Pensez-vous que les banques centrales sont en retard?

Le revirement manifeste de la politique de la Fed durant ces derniers six mois, où nous sommes passés d’une attente de relèvement de 80 points de base en 2 ou 3 étapes à une cible de 3%, prouve qu’elle était bien en retard. La BCE qui a tardé à réagir, considère une première hausse d’un demi-point! Les banques centrales des marchés développés autres que les États-Unis ont rattrapé leur retard dans leurs messages hawkish ; même au Japon, où le contrôle de la courbe des taux semble menacé.

Généralement, la fin du cycle est un moment propice pour les actifs risqués qui demeurent insensibles à la première hausse de taux.
Quels sont les risques principaux pour le deuxième semestre?
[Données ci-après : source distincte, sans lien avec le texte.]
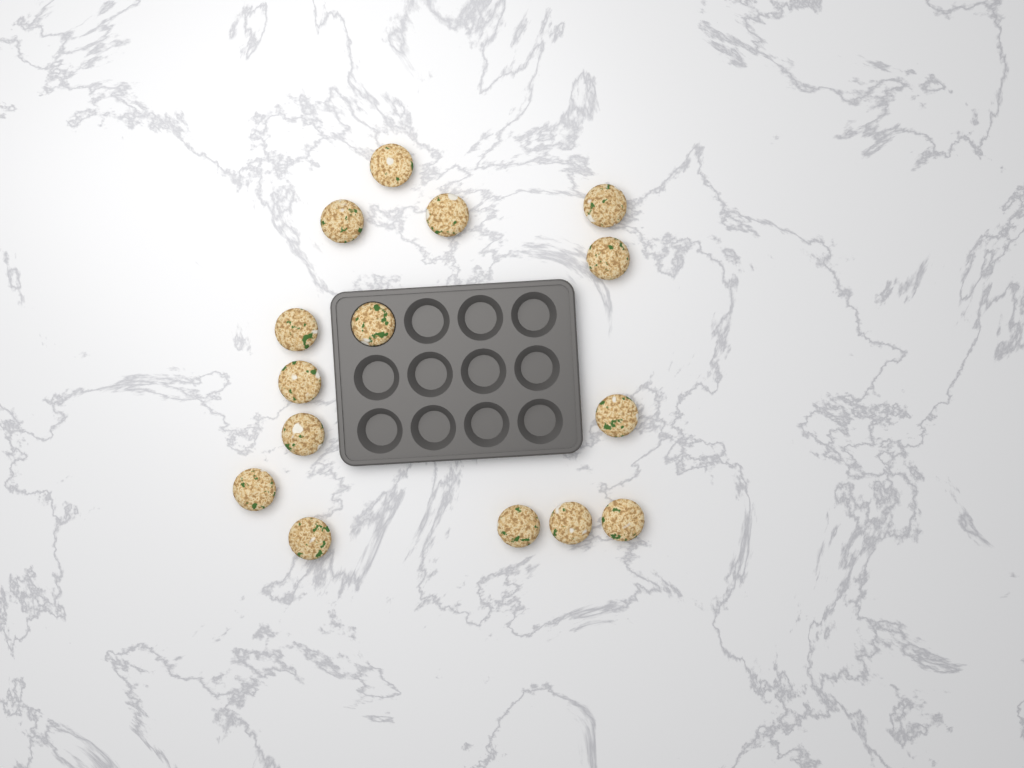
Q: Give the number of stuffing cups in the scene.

Nous distinguons les États-Unis de l’Europe dépendante des facteurs géopolitiques, car les pressions inflationnistes y sont plus vives en raison de la crise du pétrole et du gaz qui impacte de plein fouet le consommateur européen. La facture énergétique aura un impact direct sur le PIB du Vieux-Continent qui pourrait éventuellement tomber en récession.

Les États-Unis échapperont-ils à une récession?
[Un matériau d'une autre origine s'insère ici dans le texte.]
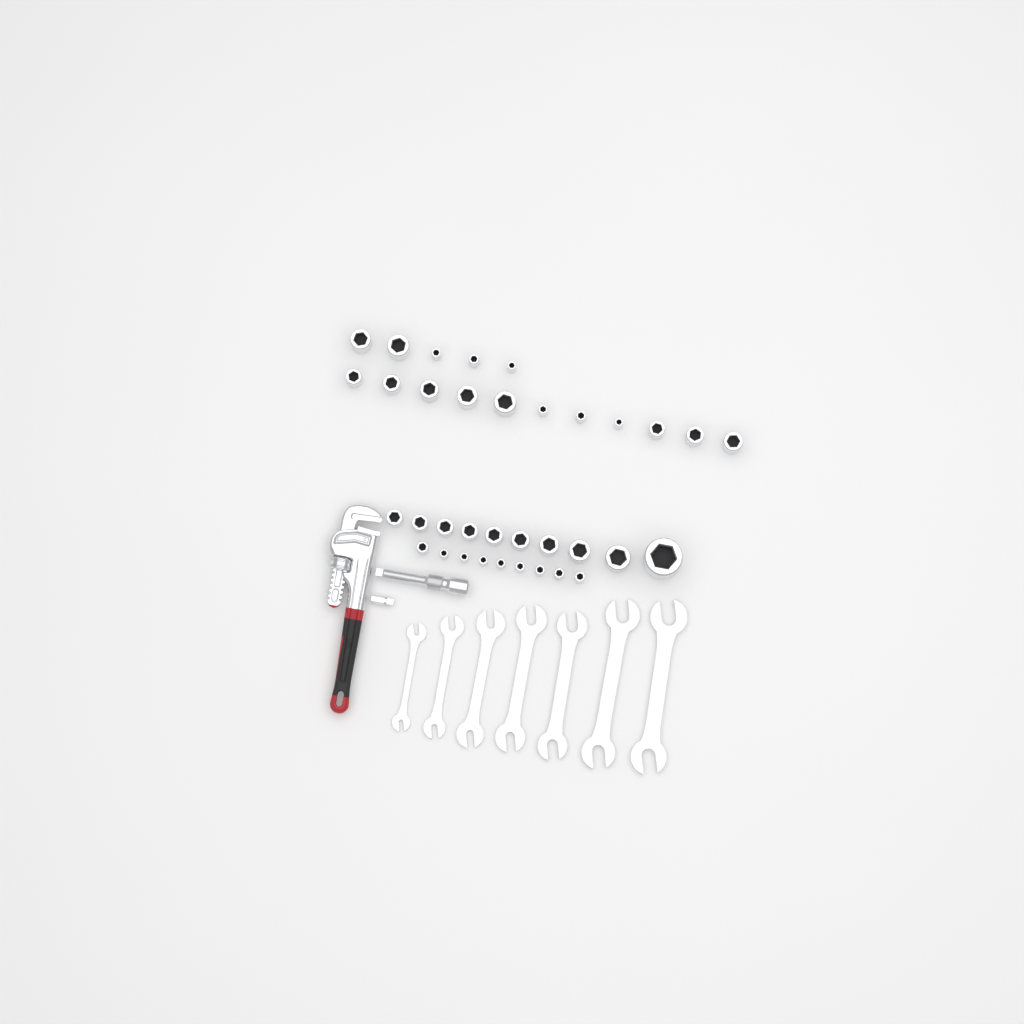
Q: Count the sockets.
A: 35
Leur statut d’exportateur énergétique limite les répercussions de la flambée des matières fossiles sur les ménages, cependant un atterrissage en douceur semble improbable.

Généralement, la fin du cycle est un moment propice pour les actifs risqués qui demeurent insensibles à la première hausse de taux. En revanche, lorsque nous atteignons la phase où les relèvements de taux font effet sur l’économie, les actions chutent. Mais nous ne pouvons pas anticiper l’impact du resserrement des conditions monétaires, car nous n’en avons jamais vu d’aussi expéditif. C’est un test. Et j’attends de voir comment les marchés interprèteront les données des entreprises au second semestre.

Quelles sont les implications du test de la Fed sur les investissements?

L’inflation a atteint des niveaux que nous n’avons plus revus depuis les années 1980. Nous devons donc appréhender son implication dans les investissements avec humilité. Les investisseurs étaient jusqu’alors habitués à des retours positifs sur les obligations et les actions. Entre 2010 et 2020, la corrélation était établie à -0.5. Depuis le début de 2021, elle se situe autour de 0 et devient même positive, ce qui rappelle davantage les environnements de forte inflation observés dans les années 1950, 1970 et 1990. Depuis le début de l’année, les performances des deux principales classes d’actifs sont dans le rouge. Nous préférons cependant prendre les risques sur les actions que le crédit.